_AIM OF THE EXERCISE_
The data below should be printed in full, exactly, and without any of its images.

Top of EXTRACTED DATA

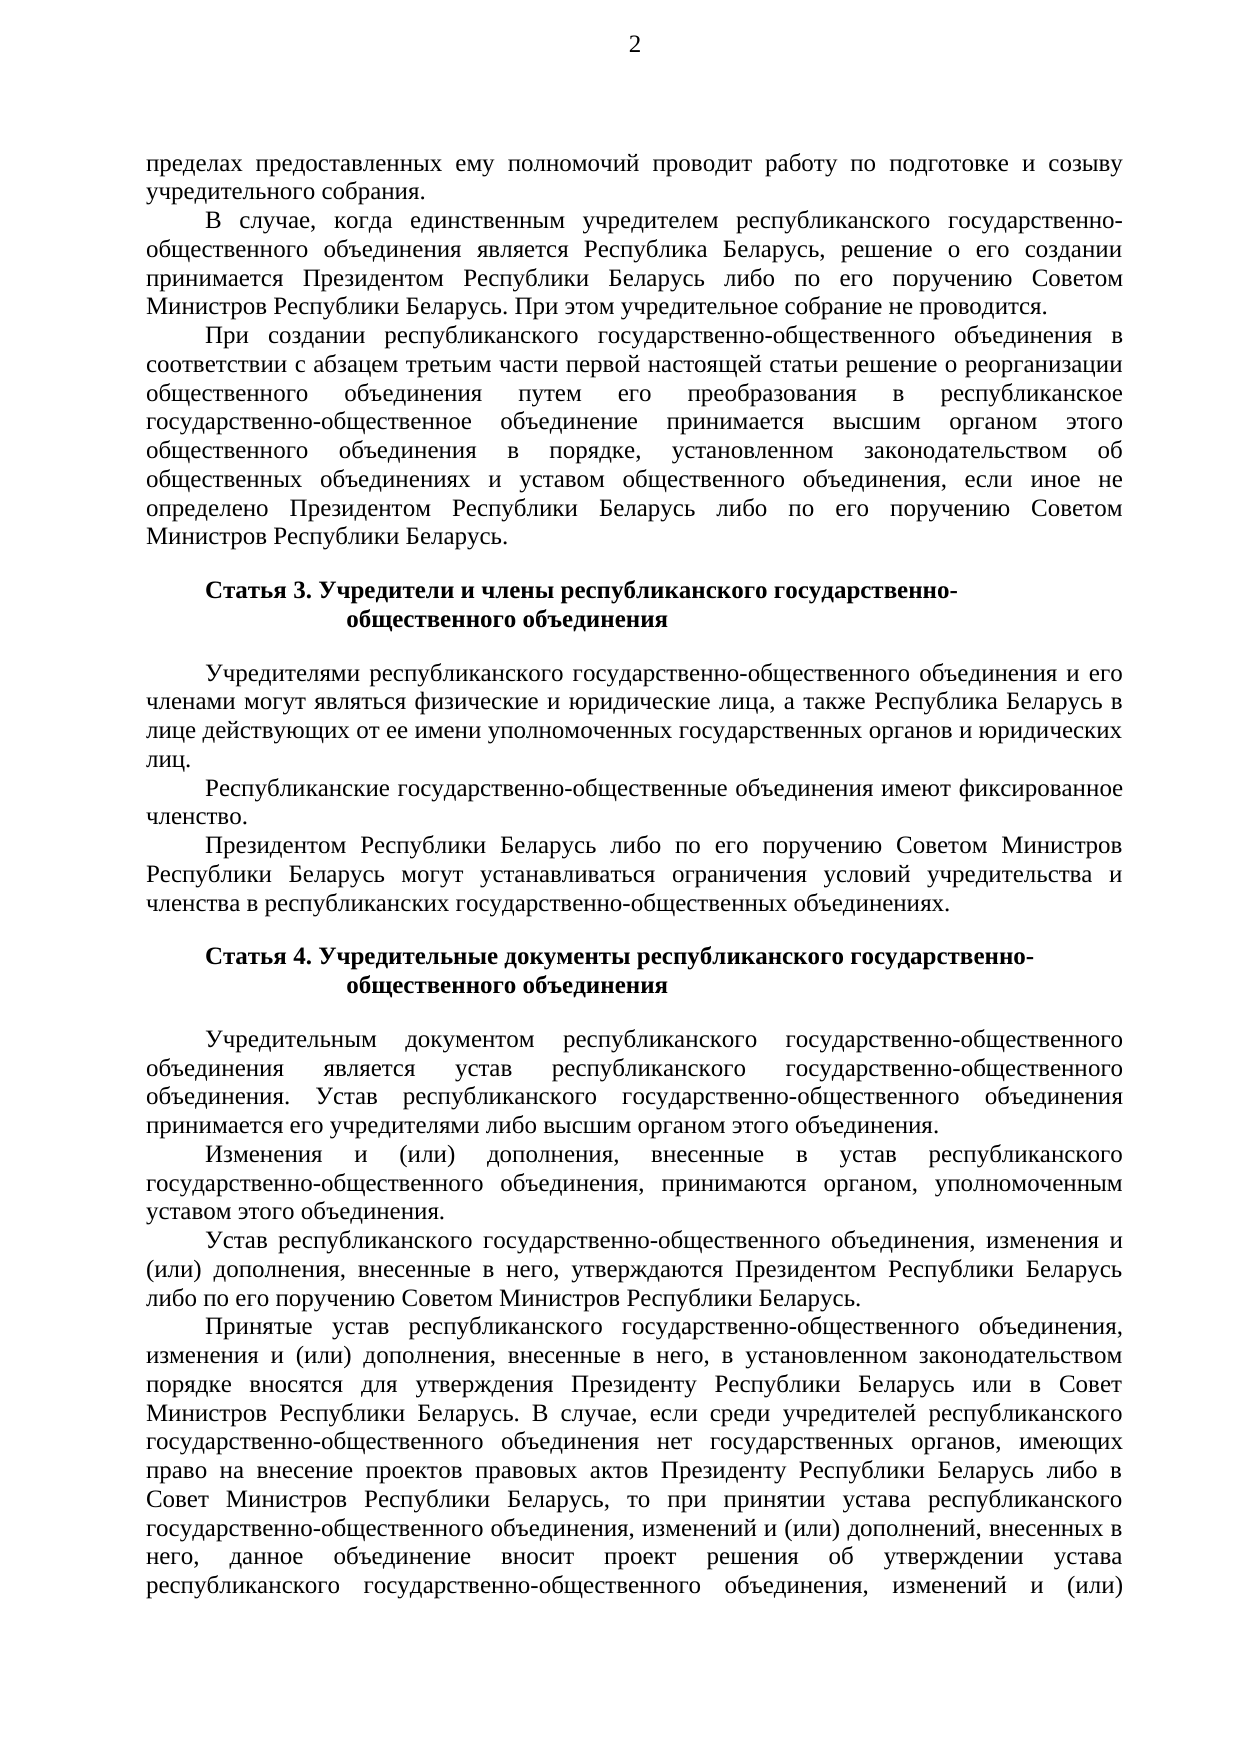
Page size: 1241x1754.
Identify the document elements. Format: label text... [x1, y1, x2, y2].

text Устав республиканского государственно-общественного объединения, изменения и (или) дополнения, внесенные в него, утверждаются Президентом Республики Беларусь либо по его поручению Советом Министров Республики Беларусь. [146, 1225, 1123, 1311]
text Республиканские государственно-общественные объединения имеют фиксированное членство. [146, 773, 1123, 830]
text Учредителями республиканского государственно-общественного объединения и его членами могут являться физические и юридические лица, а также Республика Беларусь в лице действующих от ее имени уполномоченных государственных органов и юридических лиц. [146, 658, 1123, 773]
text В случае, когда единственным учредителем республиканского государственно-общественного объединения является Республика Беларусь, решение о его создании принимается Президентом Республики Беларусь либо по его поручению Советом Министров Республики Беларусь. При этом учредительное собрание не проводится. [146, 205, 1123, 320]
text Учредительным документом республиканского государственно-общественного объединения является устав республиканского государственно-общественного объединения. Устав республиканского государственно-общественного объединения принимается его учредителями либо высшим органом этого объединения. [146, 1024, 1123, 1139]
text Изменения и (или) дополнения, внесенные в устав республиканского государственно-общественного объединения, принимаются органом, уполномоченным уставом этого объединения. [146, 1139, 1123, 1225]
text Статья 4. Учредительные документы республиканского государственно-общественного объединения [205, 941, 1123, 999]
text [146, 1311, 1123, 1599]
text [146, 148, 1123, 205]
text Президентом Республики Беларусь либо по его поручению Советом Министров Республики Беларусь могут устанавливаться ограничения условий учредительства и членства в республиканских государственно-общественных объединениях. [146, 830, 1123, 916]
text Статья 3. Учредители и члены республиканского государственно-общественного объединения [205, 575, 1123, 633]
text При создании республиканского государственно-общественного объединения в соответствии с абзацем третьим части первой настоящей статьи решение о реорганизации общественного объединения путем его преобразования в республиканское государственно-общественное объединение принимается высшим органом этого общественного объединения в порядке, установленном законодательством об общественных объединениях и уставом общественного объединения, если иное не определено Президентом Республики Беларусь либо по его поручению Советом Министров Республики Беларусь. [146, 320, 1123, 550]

Bottom of EXTRACTED DATA

_COMPLETED EXERCISE_
Page size: 1241x1754.
Identify the document elements. Format: label text... [x1, y1, x2, y2].

text Устав республиканского государственно-общественного объединения, изменения и (или) дополнения, внесенные в него, утверждаются Президентом Республики Беларусь либо по его поручению Советом Министров Республики Беларусь. [146, 1225, 1123, 1311]
text Республиканские государственно-общественные объединения имеют фиксированное членство. [146, 773, 1123, 830]
text Учредителями республиканского государственно-общественного объединения и его членами могут являться физические и юридические лица, а также Республика Беларусь в лице действующих от ее имени уполномоченных государственных органов и юридических лиц. [146, 658, 1123, 773]
text В случае, когда единственным учредителем республиканского государственно-общественного объединения является Республика Беларусь, решение о его создании принимается Президентом Республики Беларусь либо по его поручению Советом Министров Республики Беларусь. При этом учредительное собрание не проводится. [146, 205, 1123, 320]
text Учредительным документом республиканского государственно-общественного объединения является устав республиканского государственно-общественного объединения. Устав республиканского государственно-общественного объединения принимается его учредителями либо высшим органом этого объединения. [146, 1024, 1123, 1139]
text Изменения и (или) дополнения, внесенные в устав республиканского государственно-общественного объединения, принимаются органом, уполномоченным уставом этого объединения. [146, 1139, 1123, 1225]
text Статья 4. Учредительные документы республиканского государственно-общественного объединения [205, 941, 1123, 999]
text [146, 1311, 1123, 1599]
text [146, 148, 1123, 205]
text Президентом Республики Беларусь либо по его поручению Советом Министров Республики Беларусь могут устанавливаться ограничения условий учредительства и членства в республиканских государственно-общественных объединениях. [146, 830, 1123, 916]
text Статья 3. Учредители и члены республиканского государственно-общественного объединения [205, 575, 1123, 633]
text При создании республиканского государственно-общественного объединения в соответствии с абзацем третьим части первой настоящей статьи решение о реорганизации общественного объединения путем его преобразования в республиканское государственно-общественное объединение принимается высшим органом этого общественного объединения в порядке, установленном законодательством об общественных объединениях и уставом общественного объединения, если иное не определено Президентом Республики Беларусь либо по его поручению Советом Министров Республики Беларусь. [146, 320, 1123, 550]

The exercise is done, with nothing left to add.